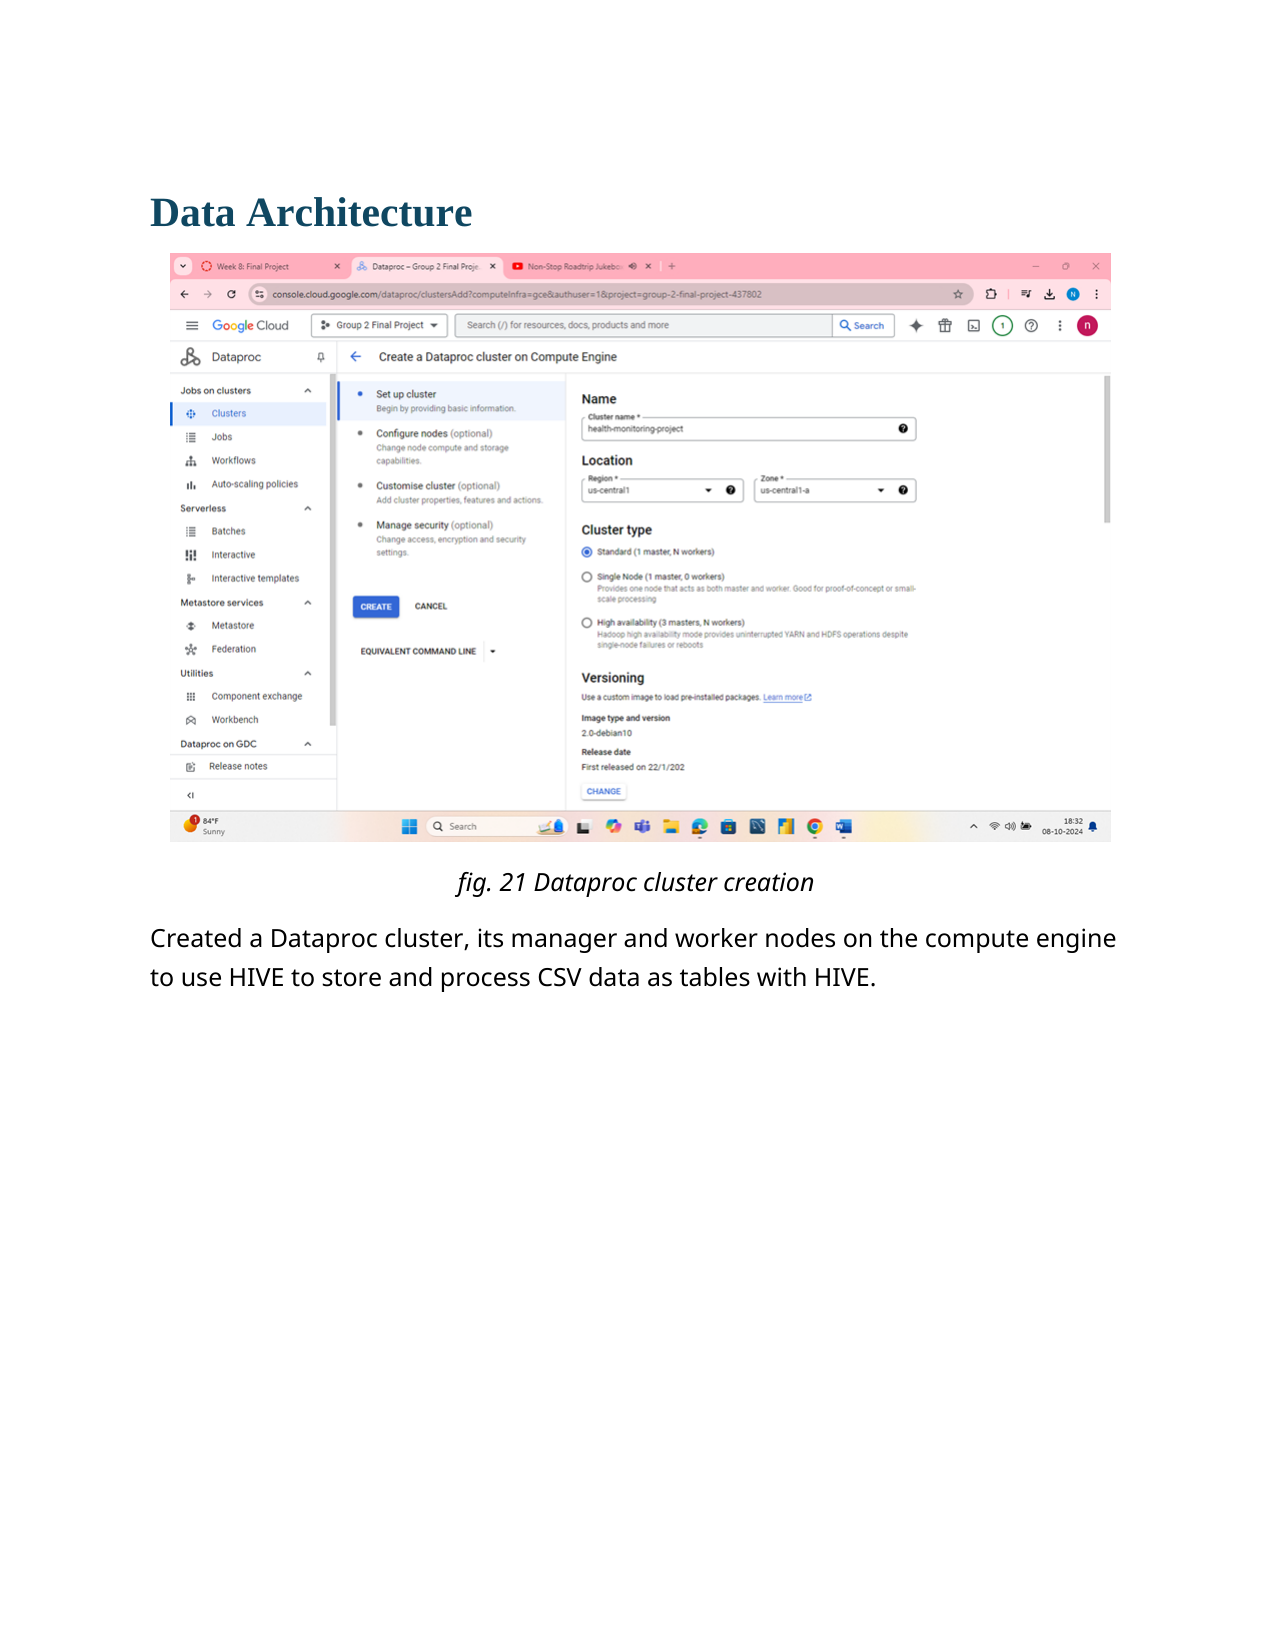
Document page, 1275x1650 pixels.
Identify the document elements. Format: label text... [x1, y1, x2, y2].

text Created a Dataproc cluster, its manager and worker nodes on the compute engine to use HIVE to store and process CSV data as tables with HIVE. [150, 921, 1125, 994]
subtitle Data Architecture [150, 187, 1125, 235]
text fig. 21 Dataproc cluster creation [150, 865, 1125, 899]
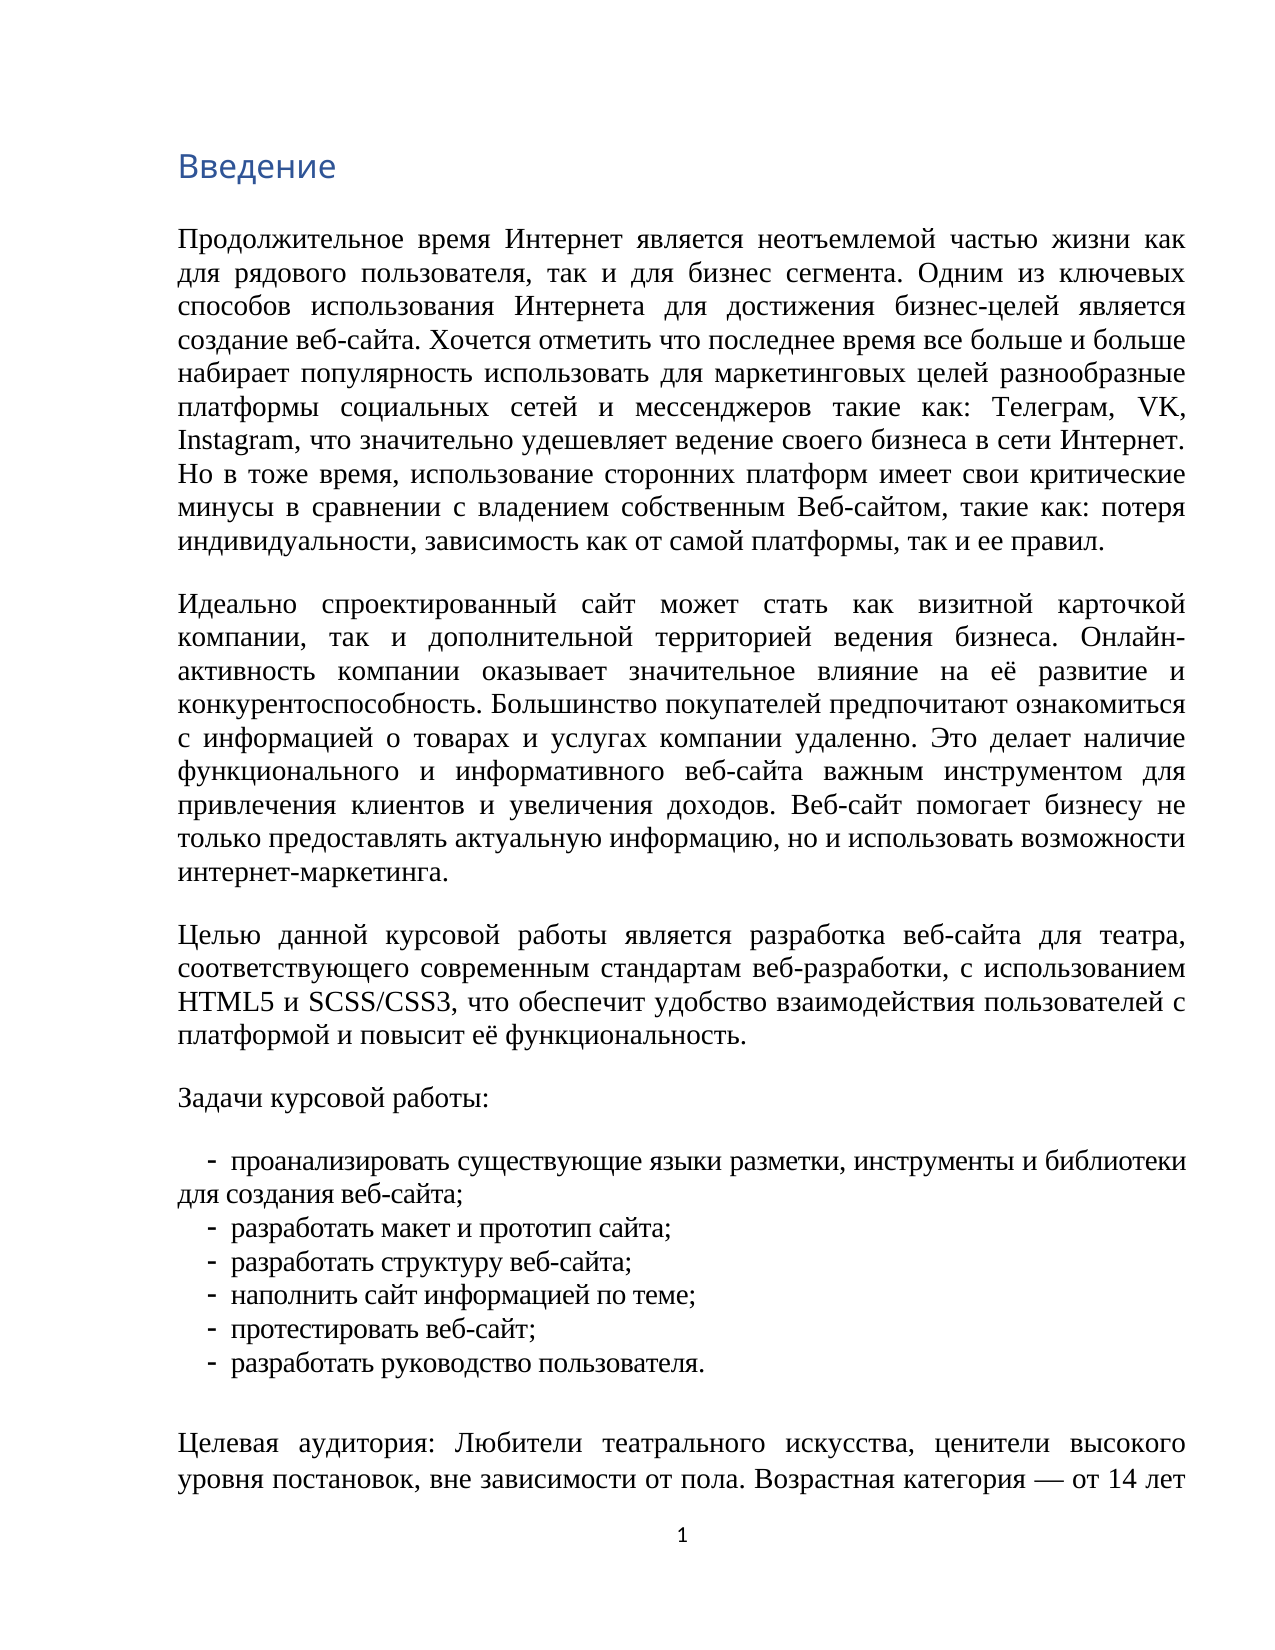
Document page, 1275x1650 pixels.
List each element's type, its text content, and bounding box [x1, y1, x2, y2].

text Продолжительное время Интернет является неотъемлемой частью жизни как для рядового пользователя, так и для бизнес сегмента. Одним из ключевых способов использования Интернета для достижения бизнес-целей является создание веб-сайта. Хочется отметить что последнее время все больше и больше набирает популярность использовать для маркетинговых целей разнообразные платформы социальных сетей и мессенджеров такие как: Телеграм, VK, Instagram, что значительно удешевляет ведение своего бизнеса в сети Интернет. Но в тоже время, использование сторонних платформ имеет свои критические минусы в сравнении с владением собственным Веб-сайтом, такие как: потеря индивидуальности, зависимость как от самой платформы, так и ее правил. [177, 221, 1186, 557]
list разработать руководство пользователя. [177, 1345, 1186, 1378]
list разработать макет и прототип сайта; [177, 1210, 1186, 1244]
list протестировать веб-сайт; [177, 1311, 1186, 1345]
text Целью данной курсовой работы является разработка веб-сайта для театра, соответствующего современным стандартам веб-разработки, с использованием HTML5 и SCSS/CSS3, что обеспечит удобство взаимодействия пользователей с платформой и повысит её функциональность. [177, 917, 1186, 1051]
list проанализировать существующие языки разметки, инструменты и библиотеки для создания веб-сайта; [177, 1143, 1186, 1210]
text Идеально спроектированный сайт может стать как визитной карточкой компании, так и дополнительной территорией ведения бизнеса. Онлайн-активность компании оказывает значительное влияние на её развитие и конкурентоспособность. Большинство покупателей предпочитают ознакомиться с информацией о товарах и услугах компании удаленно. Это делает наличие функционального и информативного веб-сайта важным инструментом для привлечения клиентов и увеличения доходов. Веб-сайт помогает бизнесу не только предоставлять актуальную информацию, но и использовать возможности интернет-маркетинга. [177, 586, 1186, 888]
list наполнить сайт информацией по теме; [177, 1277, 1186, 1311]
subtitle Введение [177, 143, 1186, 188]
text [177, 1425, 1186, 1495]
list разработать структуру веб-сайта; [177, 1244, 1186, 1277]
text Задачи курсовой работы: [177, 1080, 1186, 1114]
-------
Exercise objective:
Indicate the number of lines in the data above that contain the string "информацией", without any additional text.

Solution for this problem:
2